Figure 2. Ratio of Global Import Growth to Global GDP Growth (ratio of growth rates; annual data)


Source: IMF WEO.
Notes: Real imports of goods and services. Real global GDP is aggregated with market exchange rates. The last observation refers to 2015.

Specifically, the study shows that the change in the global trade-income relationship between the pre-crisis period and more recent years is driven by both compositional as well as structural effects. The former are not necessarily structural and can reverse over the medium term. The latter, on the other hand, alter the fundamental relationship between trade and economic activity also at the country level. These two factors each contribute roughly half to the overall decline in the trade elasticity, respectively.
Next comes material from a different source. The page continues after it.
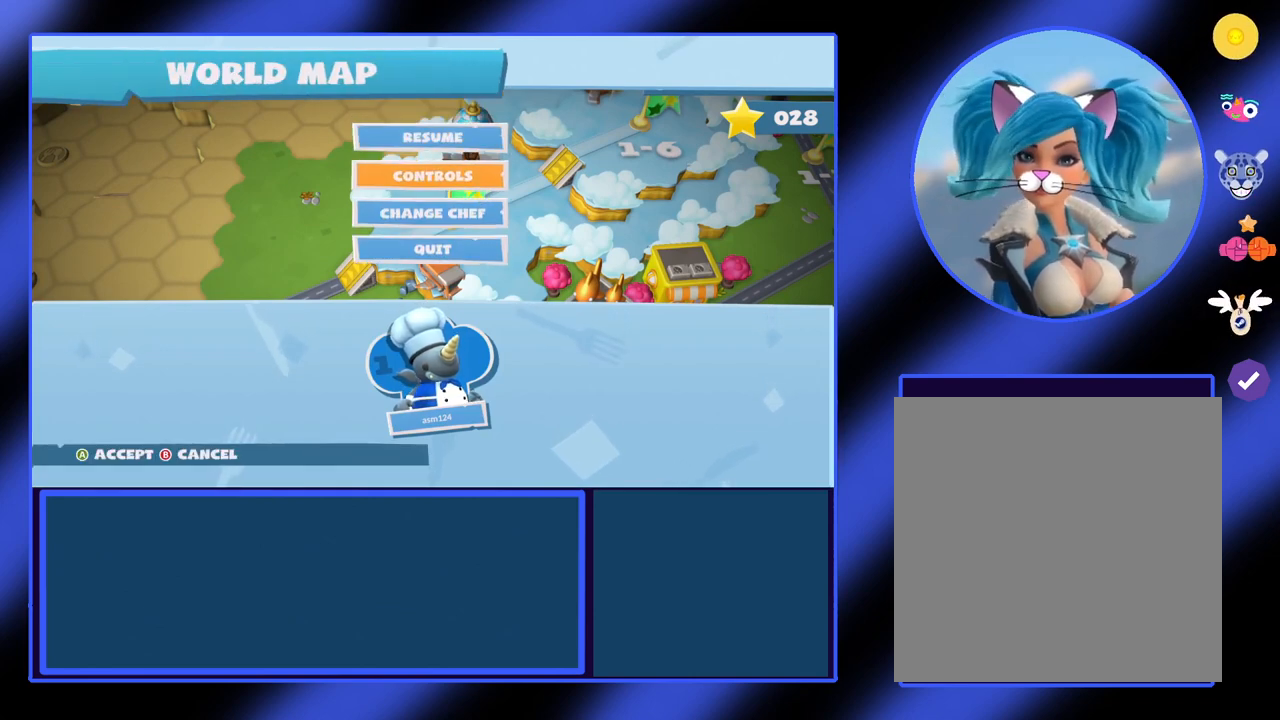
{"buttons": [], "left_stick": "center", "events": [[33, "left_stick", "center"], [100, "left_stick", "down"], [267, "left_stick", "center"]]}
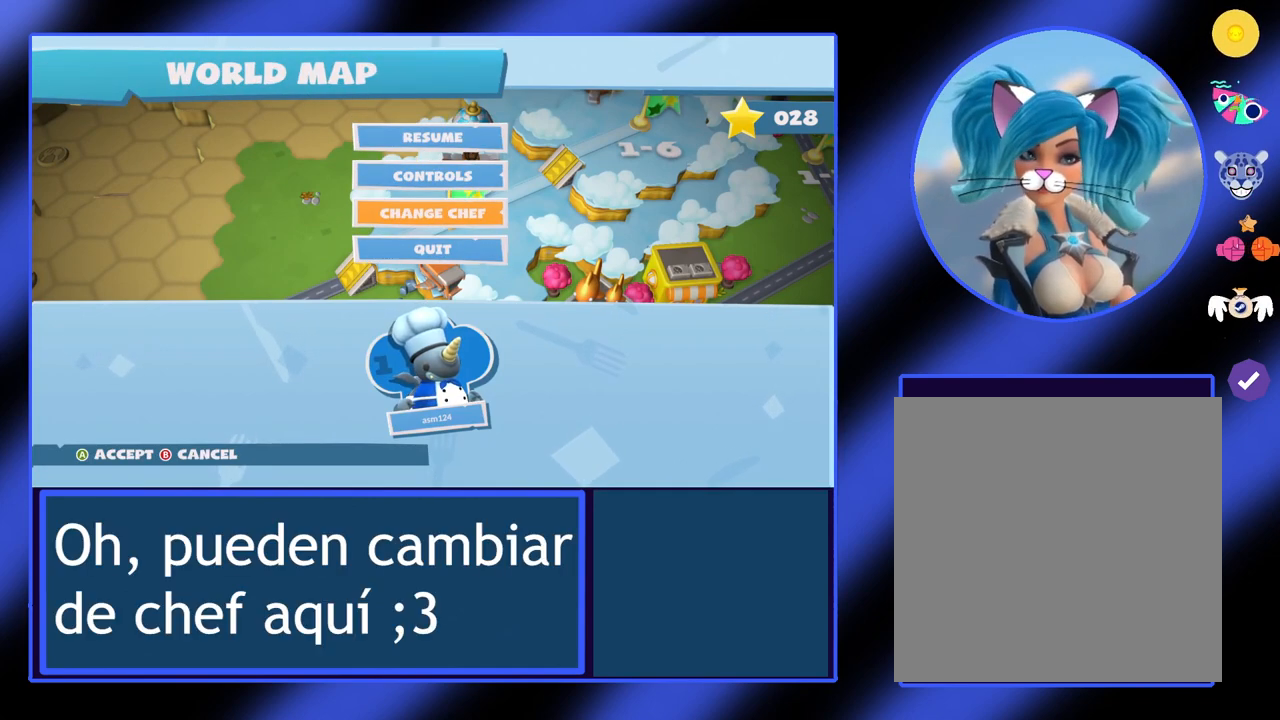
{"buttons": [], "left_stick": "center", "events": []}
Among compositional effects, the geographical shift in economic activity has played a key role. The past decade was characterised by significant changes in the relative contributions of advanced and emerging economies to global growth and trade, with the contribution of the latter in global GDP increasing considerably (Figure 3). Since advanced economies typically exhibit higher trade elasticities than their emerging market counterparts, their decreasing importance in the global economy has implications for the global trade elasticity (Slopek 2015). In fact, a simple decomposition exercise shows that up to half of the decline in the global trade elasticity is attributed to the relative demand shift from advanced to emerging economies. The second compositional factor is linked to shifts in activity to demand components that are less trade-intensive (Bussière et al. 2013). In particular, investment has been weak after the Global Crisis among advanced countries, also contributing to the global trade weakness.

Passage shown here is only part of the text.